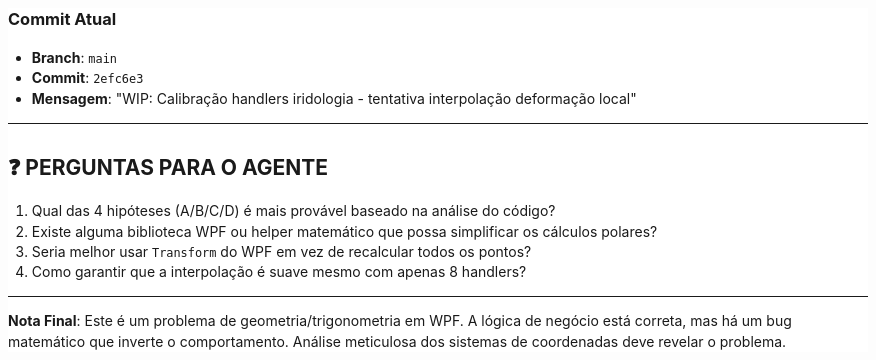### Commit Atual
- **Branch**: `main`
- **Commit**: `2efc6e3`
- **Mensagem**: "WIP: Calibração handlers iridologia - tentativa interpolação deformação local"

---

## ❓ PERGUNTAS PARA O AGENTE

1. Qual das 4 hipóteses (A/B/C/D) é mais provável baseado na análise do código?
2. Existe alguma biblioteca WPF ou helper matemático que possa simplificar os cálculos polares?
3. Seria melhor usar `Transform` do WPF em vez de recalcular todos os pontos?
4. Como garantir que a interpolação é suave mesmo com apenas 8 handlers?

---

**Nota Final**: Este é um problema de geometria/trigonometria em WPF. A lógica de negócio está correta, mas há um bug matemático que inverte o comportamento. Análise meticulosa dos sistemas de coordenadas deve revelar o problema.

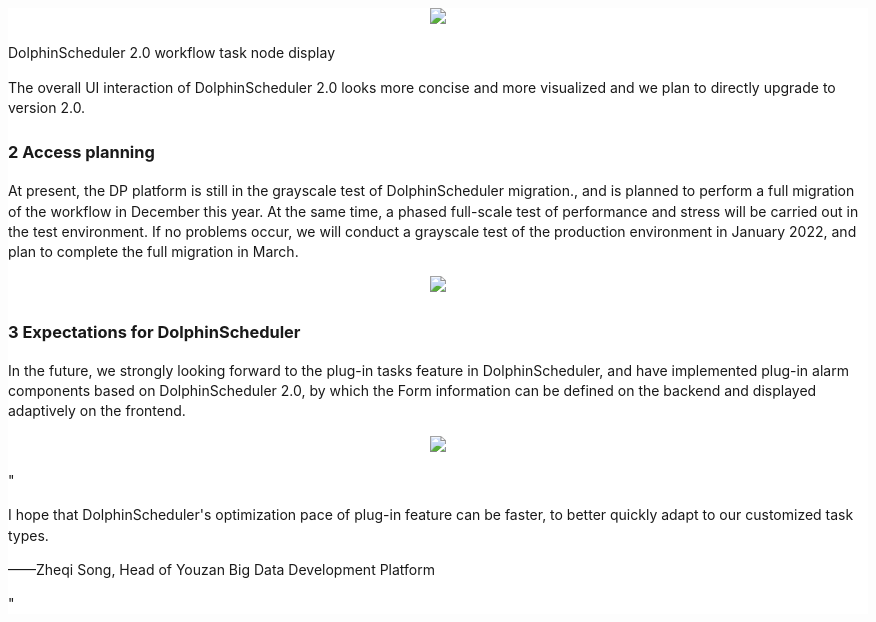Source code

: 
<div align=center>
<img src="https://imgpp.com/images/2021/12/16/1_bXwtKI2HJzQuHCMW5y3hgg.md.png"/>
</div>

DolphinScheduler 2.0 workflow task node display

The overall UI interaction of DolphinScheduler 2.0 looks more concise and more visualized and we plan to directly
upgrade to version 2.0.

### 2 Access planning


At present, the DP platform is still in the grayscale test of DolphinScheduler migration., and is planned to perform a
full migration of the workflow in December this year. At the same time, a phased full-scale test of performance and
stress will be carried out in the test environment. If no problems occur, we will conduct a grayscale test of the
production environment in January 2022, and plan to complete the full migration in March.

<div align=center>
<img src="https://imgpp.com/images/2021/12/16/1_jv3ScivmLop7GYjKIECaiw.md.png"/>
</div>

### 3 Expectations for DolphinScheduler

In the future, we strongly looking forward to the plug-in tasks feature in DolphinScheduler, and have implemented
plug-in alarm components based on DolphinScheduler 2.0, by which the Form information can be defined on the backend and
displayed adaptively on the frontend.

<div align=center>
<img src="https://imgpp.com/images/2021/12/16/1_3jP2KQDtFy71ciDoUyW3eg.md.png"/>
</div>

"

I hope that DolphinScheduler's optimization pace of plug-in feature can be faster, to better quickly adapt to our
customized task types.

——Zheqi Song, Head of Youzan Big Data Development Platform

"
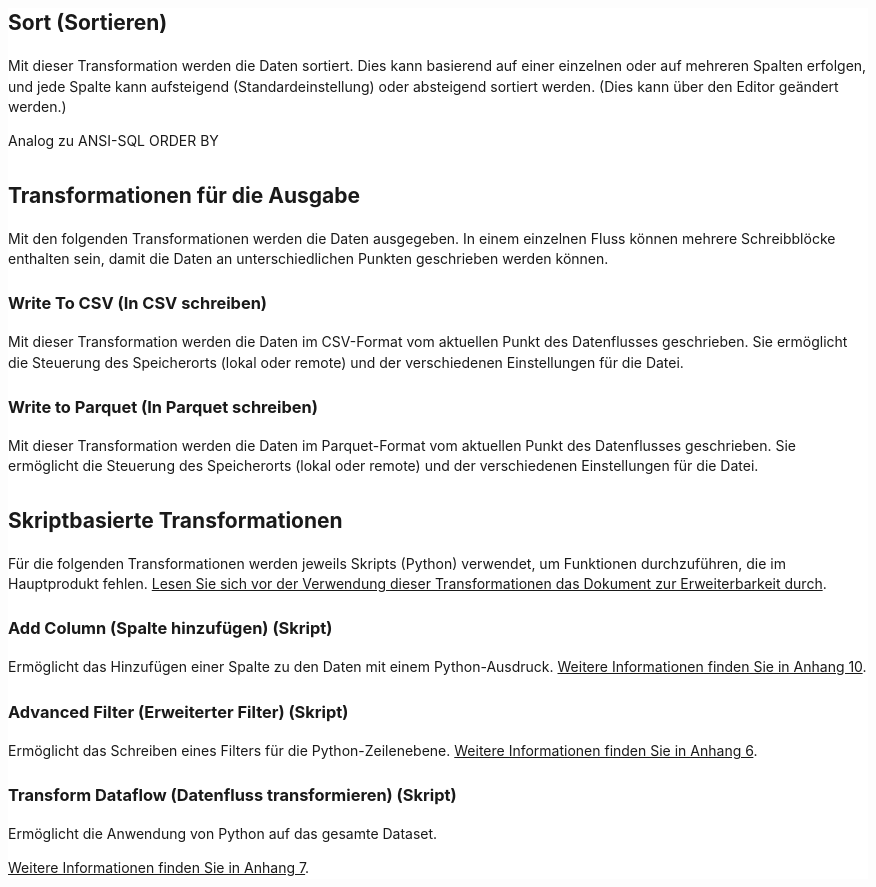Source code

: ## <a name="sort"></a>Sort (Sortieren)
Mit dieser Transformation werden die Daten sortiert. Dies kann basierend auf einer einzelnen oder auf mehreren Spalten erfolgen, und jede Spalte kann aufsteigend (Standardeinstellung) oder absteigend sortiert werden. (Dies kann über den Editor geändert werden.)

Analog zu ANSI-SQL ORDER BY

## <a name="output-transforms"></a>Transformationen für die Ausgabe
Mit den folgenden Transformationen werden die Daten ausgegeben. In einem einzelnen Fluss können mehrere Schreibblöcke enthalten sein, damit die Daten an unterschiedlichen Punkten geschrieben werden können.

### <a name="write-to-csv"></a>Write To CSV (In CSV schreiben)
Mit dieser Transformation werden die Daten im CSV-Format vom aktuellen Punkt des Datenflusses geschrieben.  Sie ermöglicht die Steuerung des Speicherorts (lokal oder remote) und der verschiedenen Einstellungen für die Datei.

### <a name="write-to-parquet"></a>Write to Parquet (In Parquet schreiben)
Mit dieser Transformation werden die Daten im Parquet-Format vom aktuellen Punkt des Datenflusses geschrieben. Sie ermöglicht die Steuerung des Speicherorts (lokal oder remote) und der verschiedenen Einstellungen für die Datei.

## <a name="script-based-transforms"></a>Skriptbasierte Transformationen
Für die folgenden Transformationen werden jeweils Skripts (Python) verwendet, um Funktionen durchzuführen, die im Hauptprodukt fehlen. 
[Lesen Sie sich vor der Verwendung dieser Transformationen das Dokument zur Erweiterbarkeit durch](data-prep-python-extensibility-overview.md).

### <a name="add-column-script"></a>Add Column (Spalte hinzufügen) (Skript)
Ermöglicht das Hinzufügen einer Spalte zu den Daten mit einem Python-Ausdruck. [Weitere Informationen finden Sie in Anhang 10](data-prep-appendix10-sample-custom-column-transforms-python.md).

### <a name="advanced-filter-script"></a>Advanced Filter (Erweiterter Filter) (Skript)
Ermöglicht das Schreiben eines Filters für die Python-Zeilenebene. [Weitere Informationen finden Sie in Anhang 6](data-prep-appendix6-sample-filter-expressions-python.md).

### <a name="transform-dataflow-script"></a>Transform Dataflow (Datenfluss transformieren) (Skript)
Ermöglicht die Anwendung von Python auf das gesamte Dataset.

[Weitere Informationen finden Sie in Anhang 7](data-prep-appendix7-sample-transform-data-flow-python.md).
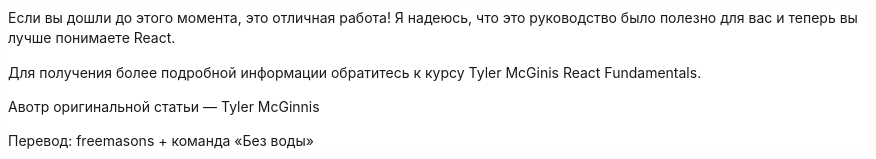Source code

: Если вы дошли до этого момента, это отличная работа! Я надеюсь, что это руководство было полезно для вас и теперь вы лучше понимаете React.

Для получения более подробной информации обратитесь к курсу Tyler McGinis React Fundamentals.

Авотр оригинальной статьи — Tyler McGinnis

Перевод: freemasons + команда «Без воды»
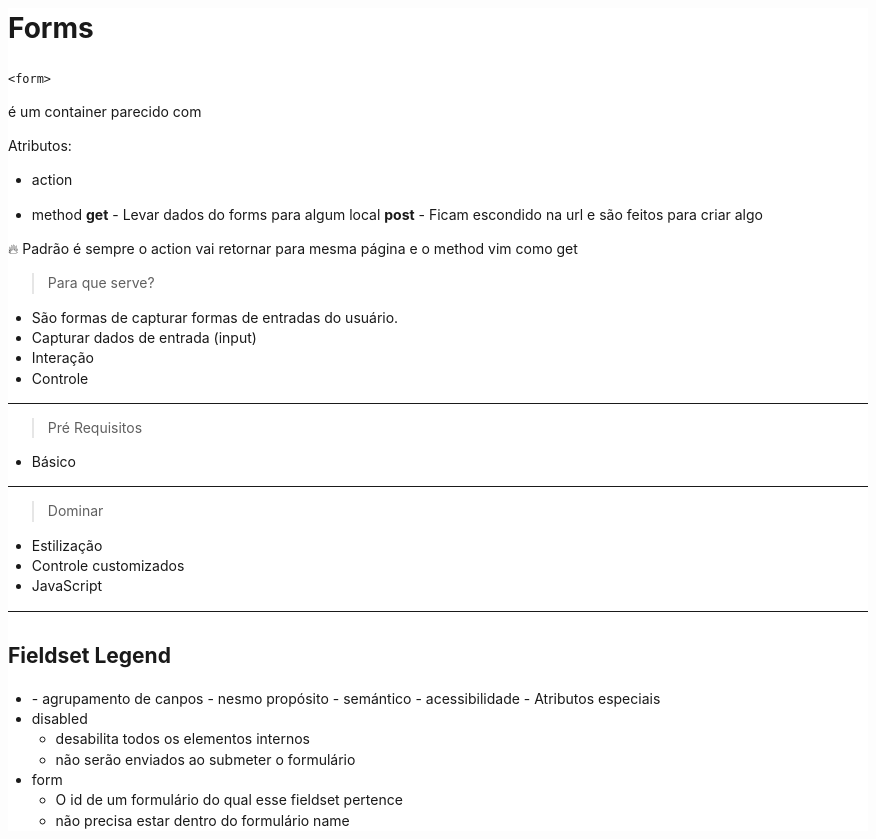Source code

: # Forms

`<form>`

é um container parecido com <Section>

Atributos:

- action

- method
  **get** - Levar dados do forms para algum local
  **post** - Ficam escondido na url e são feitos para criar algo

<aside>
🔥 Padrão é sempre o action vai retornar para  mesma página e o method vim como get

</aside>

> Para que serve?

- São formas de capturar formas de entradas do usuário.
- Capturar dados de entrada (input)
- Interação
- Controle

---

> Pré Requisitos

- Básico

---

> Dominar

- Estilização
- Controle customizados
- JavaScript

---

# Fieldset Legend

- <fieldse>
    - agrupamento de canpos
    - nesmo propósito
    - semántico
    - acessibilidade
    - Atributos especiais
- disabled
  - desabilita todos os elementos internos
  - não serão enviados ao submeter o formulário
- form
  - O id de um formulário do qual esse fieldset pertence
  - não precisa estar dentro do formulário name
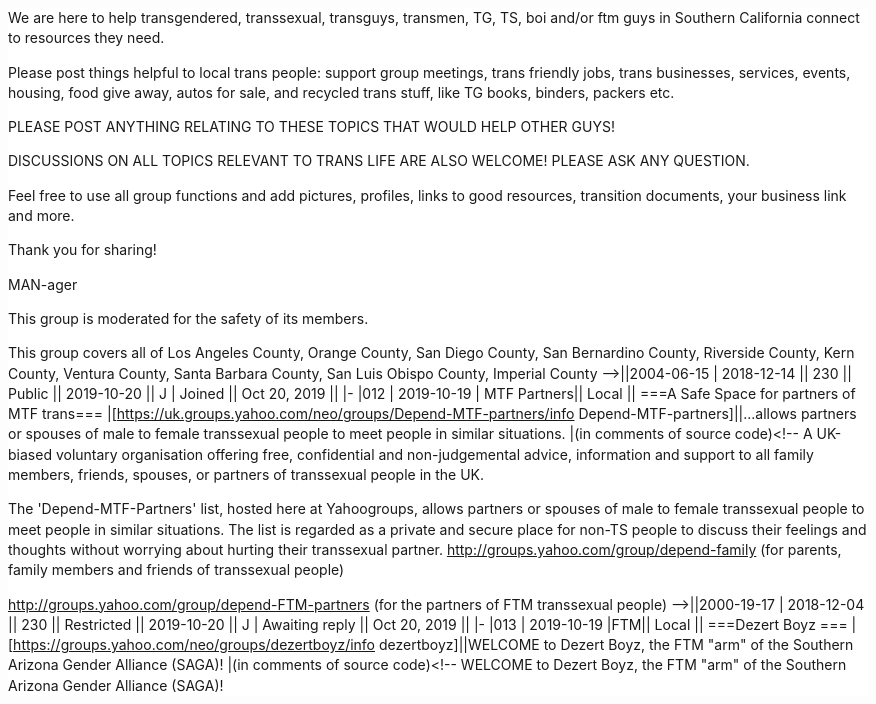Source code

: We are here to help transgendered, transsexual, transguys, transmen, TG, TS, boi and/or ftm guys in Southern California connect to resources they need.

Please post things helpful to local trans people: support group  meetings, trans friendly jobs, trans businesses, services, events,  housing, food give away, autos for sale, and recycled trans stuff, like  TG books, binders, packers etc. 

PLEASE POST ANYTHING RELATING TO THESE TOPICS THAT WOULD HELP OTHER GUYS! 

DISCUSSIONS ON ALL TOPICS RELEVANT TO TRANS LIFE ARE ALSO WELCOME!  PLEASE ASK ANY QUESTION.

Feel free to use all group functions and add pictures, profiles, links  to good resources, transition documents, your business link and more.

Thank you for sharing!

MAN-ager

This group is moderated for the safety of its members.

This group covers all of Los Angeles County, Orange County, San Diego  County, San Bernardino County, Riverside County, Kern County, Ventura  County, Santa Barbara County, San Luis Obispo County, Imperial County -->||2004-06-15
| 2018-12-14 || 230 || Public || 2019-10-20 || J
| Joined || Oct 20, 2019 || 
|-
|012
| 2019-10-19
| MTF Partners|| Local ||
===A Safe Space for partners of MTF trans===
|[https://uk.groups.yahoo.com/neo/groups/Depend-MTF-partners/info Depend-MTF-partners]||...allows  partners or spouses of male to female transsexual people to meet people  in similar situations.
|(in comments of source code)<!-- A UK-biased voluntary organisation offering free, confidential and  non-judgemental advice, information and support to all family members,  friends, spouses, or partners of transsexual people in the UK.

The 'Depend-MTF-Partners' list, hosted here at Yahoogroups, allows  partners or spouses of male to female transsexual people to meet people  in similar situations.  The list is regarded as a private and secure  place for non-TS people to discuss their feelings and thoughts without  worrying about hurting their transsexual partner. 
 http://groups.yahoo.com/group/depend-family (for parents, family members and friends of transsexual people)

 http://groups.yahoo.com/group/depend-FTM-partners (for the partners of FTM transsexual people) -->||2000-19-17
| 2018-12-04 || 230 || Restricted || 2019-10-20 || J
| Awaiting reply || Oct 20, 2019 || 
|-
|013
| 2019-10-19
|FTM|| Local ||
===Dezert Boyz ===
|[https://groups.yahoo.com/neo/groups/dezertboyz/info dezertboyz]||WELCOME to Dezert Boyz, the FTM "arm" of the Southern Arizona Gender Alliance (SAGA)!
|(in comments of source code)<!-- WELCOME to Dezert Boyz, the FTM "arm" of the Southern Arizona Gender Alliance (SAGA)!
● ● ● ● ● ● ●
**PROBLEM STATEMENT:** Retype the rows from the line containing "Thank you for sharing!" through the end of the rows, keeping every character unchanged.

**OUTPUT BELOW:**
Thank you for sharing!

MAN-ager

This group is moderated for the safety of its members.

This group covers all of Los Angeles County, Orange County, San Diego  County, San Bernardino County, Riverside County, Kern County, Ventura  County, Santa Barbara County, San Luis Obispo County, Imperial County -->||2004-06-15
| 2018-12-14 || 230 || Public || 2019-10-20 || J
| Joined || Oct 20, 2019 || 
|-
|012
| 2019-10-19
| MTF Partners|| Local ||
===A Safe Space for partners of MTF trans===
|[https://uk.groups.yahoo.com/neo/groups/Depend-MTF-partners/info Depend-MTF-partners]||...allows  partners or spouses of male to female transsexual people to meet people  in similar situations.
|(in comments of source code)<!-- A UK-biased voluntary organisation offering free, confidential and  non-judgemental advice, information and support to all family members,  friends, spouses, or partners of transsexual people in the UK.

The 'Depend-MTF-Partners' list, hosted here at Yahoogroups, allows  partners or spouses of male to female transsexual people to meet people  in similar situations.  The list is regarded as a private and secure  place for non-TS people to discuss their feelings and thoughts without  worrying about hurting their transsexual partner. 
 http://groups.yahoo.com/group/depend-family (for parents, family members and friends of transsexual people)

 http://groups.yahoo.com/group/depend-FTM-partners (for the partners of FTM transsexual people) -->||2000-19-17
| 2018-12-04 || 230 || Restricted || 2019-10-20 || J
| Awaiting reply || Oct 20, 2019 || 
|-
|013
| 2019-10-19
|FTM|| Local ||
===Dezert Boyz ===
|[https://groups.yahoo.com/neo/groups/dezertboyz/info dezertboyz]||WELCOME to Dezert Boyz, the FTM "arm" of the Southern Arizona Gender Alliance (SAGA)!
|(in comments of source code)<!-- WELCOME to Dezert Boyz, the FTM "arm" of the Southern Arizona Gender Alliance (SAGA)!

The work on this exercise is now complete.